July 15, 2000
A frustrated, down-at-the-heels Bavarian playwright, along with a deadly disaster at sea and the innovative newspaper publisher who covered the story, all combined to determine what hung on the walls of our great-grandparents' homes.
The playwright was Aloys Senefelder. Pfennigs being tight among beginning playwrights then, as now, he bridled at the amount of scarce money he was spending on having his plays duplicated. Being of an inventive turn of mind, he began looking for another method of duplication. Copper plate engravings were too costly, so he decided to experiment with a rock floor tile. Legend says his mother asked him to jot down a laundry list and that rather than hunting down a pencil (no easier back then) he grabbed a hunk of ink made from dried wax and scribbled onto the floor tile. When he washed it off later he noticed the wax repelled the water. Playing around with this effect, the playwright-inventor added another hyphenate to his job description - lithographer. This was about 1796.
Jump now to 1840. January 13th. The 205-foot wooden steamboat Lexington, with a crew of 40 and over ninety passengers, carrying 150 bales of cotton on deck, is 3-and-a half hours out of New York, plowing eastward through the frigid water of Long Island Sound toward Stonington, Connecticut. A stray smokestack spark lands; quickly several bales of cotton are engulfed in flames. The alarm is given. Crewmen head for the boilers to shut them down and are driven back by the flames. The tiller ropes burn through and the ship plunges through the night, out of control. A rescue ship setting out from Connecticut runs aground and sticks fast. Other available ships are frozen in at their moorings. The three lifeboats of the Lexington, overcrowded with panicking passengers, are swung over the side but all are flipped by the rushing waves, dumping their occupants. One boat is chewed up by one of the steamer's revolving sidewheels. The crewmembers and passengers toss the unburnt bales overboard, hoping to use them for rafts. When the long night is over, the Lexington is at the bottom of the Sound. Exactly four people, clinging to cotton bales, are spared. One survivor washes ashore fifty miles to the east, 43 hours later.

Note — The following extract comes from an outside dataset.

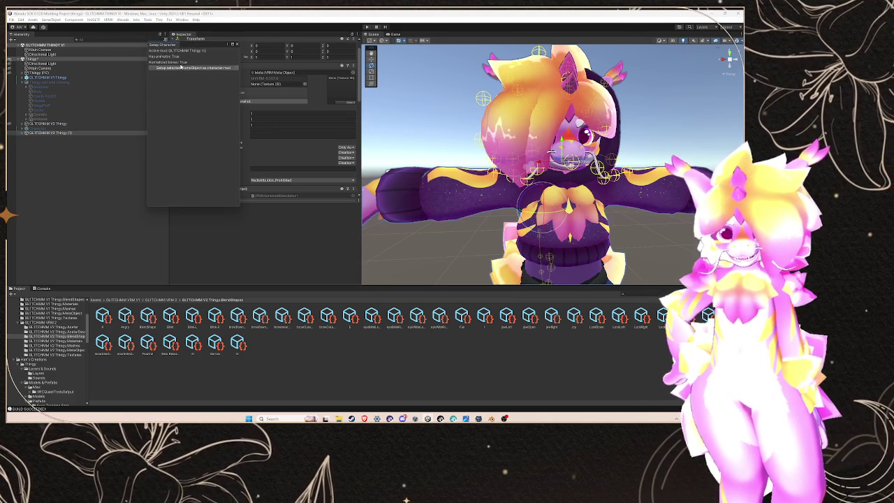
{"action": "left_click", "coordinate": [182, 68]}
{"action": "left_click", "coordinate": [392, 226]}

January 14th. Word of the disaster is received in the offices of the New York Sun. Publisher Ben Day knows an headline grabber when he hears one. He sends around to a local lithography studio on Spruce Street, which puts artist W. K. Hewitt on it immediately. In three days, as soon as the plates are ready, the presses roll. Copies of this first illustrated extra-edition newspaper are snapped up by a horrified and fascinated public. It sells out five times. Copies of the print itself are still being purchased eleven months later. And editor Day has spawned more than he realizes. Almost overnight, Hewitt's employer, 28-year-old Nathaniel Currier, gains a national reputation. Twelve years later, when he hires a bookkeeper with artistic ability named James Merritt Ives, a team is born, and a firm name goes generic.